Building Data Pipelines for Astronomical Data by Ignacio Toledo, Data Analyst and Astronomer at ALMA Labs:
ALMA is a radio astronomy observatory that collects over 4300 hours of high-quality data annually across its 66 antennas, amounting to more than 1TB of scientific data daily. Due to limited resources, this data is often only inspected for quality assurance purposes and is then sent out immediately to be processed by astronomers. Meanwhile, at least 750 GBs of monitoring and operational data are being stored daily – and no one is using it. This leaves a lot of room for error and ignores a lot of potentially fruitful data.

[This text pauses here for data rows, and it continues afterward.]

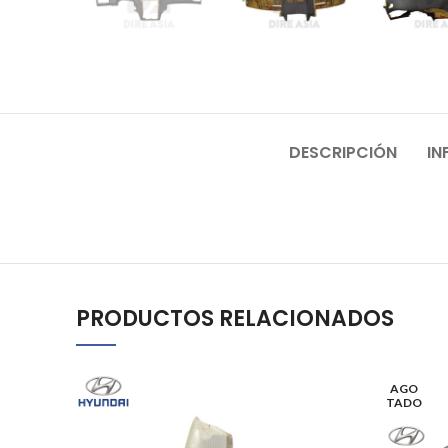
DESCRIPCIÓN
IN
PRODUCTOS RELACIONADOS
AGO
TADO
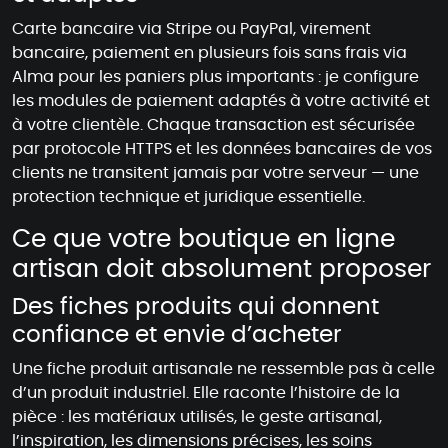
Carte bancaire via Stripe ou PayPal, virement
bancaire, paiement en plusieurs fois sans frais via
Alma pour les paniers plus importants : je configure
les modules de paiement adaptés à votre activité et
à votre clientèle. Chaque transaction est sécurisée
par protocole HTTPS et les données bancaires de vos
clients ne transitent jamais par votre serveur — une
protection technique et juridique essentielle.
Ce que votre boutique en ligne
artisan doit absolument proposer
Des fiches produits qui donnent
confiance et envie d’acheter
Une fiche produit artisanale ne ressemble pas à celle
d’un produit industriel. Elle raconte l’histoire de la
pièce : les matériaux utilisés, le geste artisanal,
l’inspiration, les dimensions précises, les soins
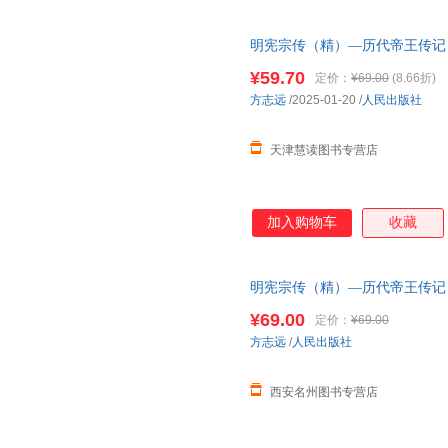
明宪宗传（精）—历代帝王传记 
版店 明朝明史人物传记历史书
¥59.70
定价：
¥69.00
(8.66折)
方志远
/2025-01-20
/
人民出版社
天津慧读图书专营店
加入购物车
收藏
明宪宗传（精）—历代帝王传记 
版社 明朝明史人物传记历史书籍
¥69.00
定价：
¥69.00
版图书 请放心下单，本店所有
方志远
/
人民出版社
西安名州图书专营店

To fill these gaps, we’ve begun a data science initiative at ALMA focused on creating pipelines for more efficient data collection and educating our engineers and astronomers on data science methodologies. This meetup aims to share our experiences building out a data science infrastructure within the field of astronomy, particularly through the use of data science platforms. Audience members will learn how to build more efficient data pipelines, and how data science can be used to generate productive results in fields like astronomy.
Patrick Masi-Phelps is a Data Scientist at Dataiku, where he helps clients build and deploy predictive models. Before joining Dataiku, he studied math and economics from Wesleyan University and was most recently a fellow at NYC Data Science Academy. Patrick is always keeping up with the latest machine learning techniques in astronomical and public policy research.
Ignacio Toledo is a Data Analyst and Astronomer on Duty at the Atacama Large Millimeter/Submillimeter Array (ALMA), currently the world's biggest ground based observatory. His primary work has been the implementation of an optimal scheduler for ALMA's astronomical observations, and he has recently been involved in the efforts to build a modern data science team.